Il fronte del sud del Libano non accenna a raffreddarsi e sotto il fuoco incrociato delle forze armate israeliane e di Hezbollah finisce ancora una volta l'Unifil: un razzo ha colpito il quartier generale del contingente italiano.
Stavolta sono stati registrati solo lievi danni all'infrastruttura e nessun ferito, ma nei giorni scorsi l'escalation intorno alla Linea Blu aveva provocato la morte di tre caschi blu indonesiani. Provocando l'allarme delle cancellerie internazionali.
L'ennesimo incidente che ha coinvolto l'Unifil è avvenuto alla base di Shama, nel settore ovest in cui opera la missione Onu. Il ministro della Difesa Guido Crosetto si è messo in contatto con il Capo di Stato Maggiore della Difesa, con il Comandante del Covi e con il Comandante del contingente italiano per ricevere aggiornamenti costanti sulla situazione e sulle condizioni del personale, che sarebbe rimasto incolume.

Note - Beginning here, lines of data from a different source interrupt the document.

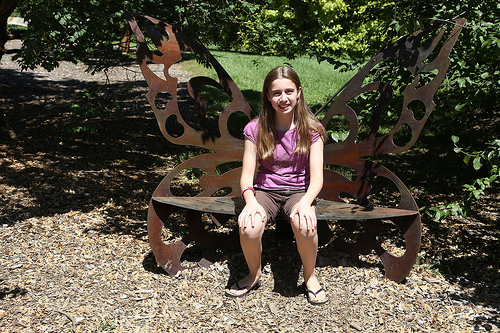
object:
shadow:
[0, 70, 500, 333]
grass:
[195, 51, 354, 106]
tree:
[0, 0, 500, 120]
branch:
[31, 2, 91, 33]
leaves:
[12, 92, 467, 328]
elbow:
[237, 168, 247, 178]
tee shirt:
[243, 122, 324, 194]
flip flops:
[300, 281, 330, 305]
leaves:
[16, 8, 480, 82]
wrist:
[239, 186, 257, 202]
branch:
[432, 169, 483, 230]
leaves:
[430, 176, 484, 219]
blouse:
[243, 120, 324, 191]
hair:
[256, 66, 310, 175]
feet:
[223, 270, 261, 297]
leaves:
[217, 7, 377, 62]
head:
[264, 66, 303, 115]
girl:
[222, 63, 331, 307]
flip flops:
[224, 277, 259, 298]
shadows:
[2, 66, 490, 331]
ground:
[2, 19, 498, 330]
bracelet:
[240, 186, 257, 200]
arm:
[240, 120, 266, 230]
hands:
[236, 200, 265, 230]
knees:
[237, 216, 263, 242]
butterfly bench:
[122, 7, 468, 282]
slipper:
[221, 277, 259, 299]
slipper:
[301, 281, 329, 304]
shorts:
[250, 188, 315, 222]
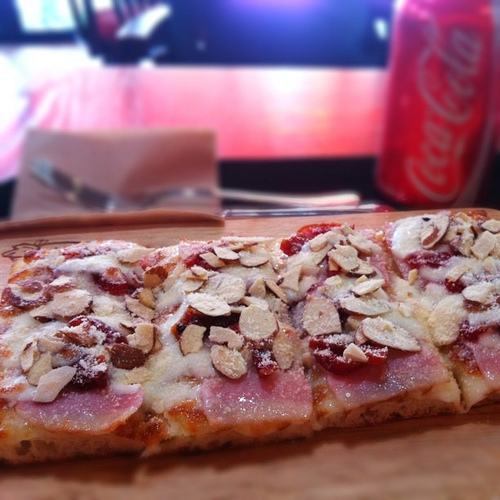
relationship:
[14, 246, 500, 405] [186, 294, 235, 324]
pizza with nuts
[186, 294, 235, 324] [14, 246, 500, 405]
nuts on pizza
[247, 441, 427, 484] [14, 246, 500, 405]
tray holding pizza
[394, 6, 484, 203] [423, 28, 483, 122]
coke has letters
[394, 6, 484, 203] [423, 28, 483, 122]
coke have letters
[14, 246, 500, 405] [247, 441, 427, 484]
pizza on tray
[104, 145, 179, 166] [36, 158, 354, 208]
napkin above fork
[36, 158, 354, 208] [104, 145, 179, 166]
fork sits on napkin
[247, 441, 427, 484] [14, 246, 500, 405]
tray with pizza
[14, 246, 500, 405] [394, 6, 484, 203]
pizza next to coke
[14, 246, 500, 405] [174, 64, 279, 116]
pizza near table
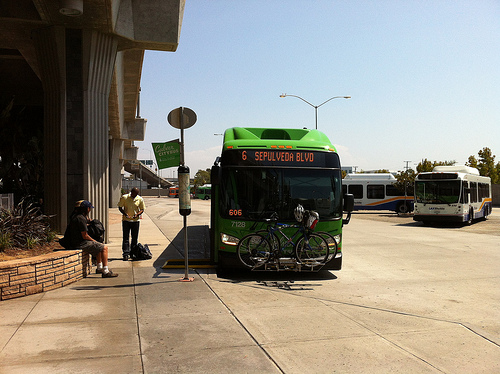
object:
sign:
[151, 138, 183, 168]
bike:
[234, 209, 329, 268]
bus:
[209, 127, 353, 269]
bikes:
[245, 211, 337, 267]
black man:
[115, 187, 143, 261]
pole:
[177, 129, 191, 278]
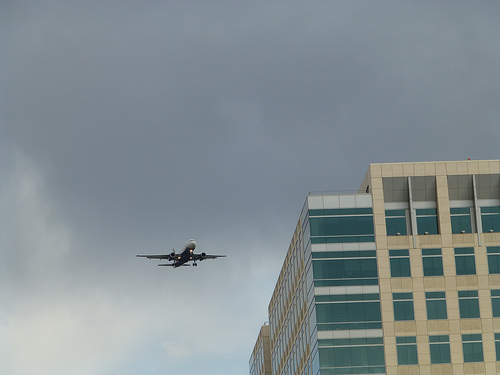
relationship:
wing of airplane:
[193, 249, 228, 264] [135, 238, 229, 270]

Appena due settimane fa, il 16 marzo, gli stessi militari italiani di stanza a Shama avevano rischiato ancora, per i detriti di un razzo delle milizie sciite intercettato dai sistemi israeliani.
La situazione sul terreno è pessima, sullo sfondo della crescente spinta offensiva dell'Idf nel sud del Libano, dopo l'ordine di Netanyahu di ampliare la zona cuscinetto per blindare l'Alta Galilea dai raid dei combattenti del Partito di Dio. I Caschi blu italiani (1.300 unità in tutto il Paese) hanno rilevato che nell'ultima settimana sono stati superati i cento lanci quotidiani di razzi da parte di Hezbollah e i 300 dell'Idf, costringendo i militari a raggiungere i bunker quotidianamente. In queste condizioni la missione va avanti con i pattugliamenti per proteggere i civili e favorire l'accesso delle agenzie umanitarie, ma l'operatività viene per forza di cose limitata.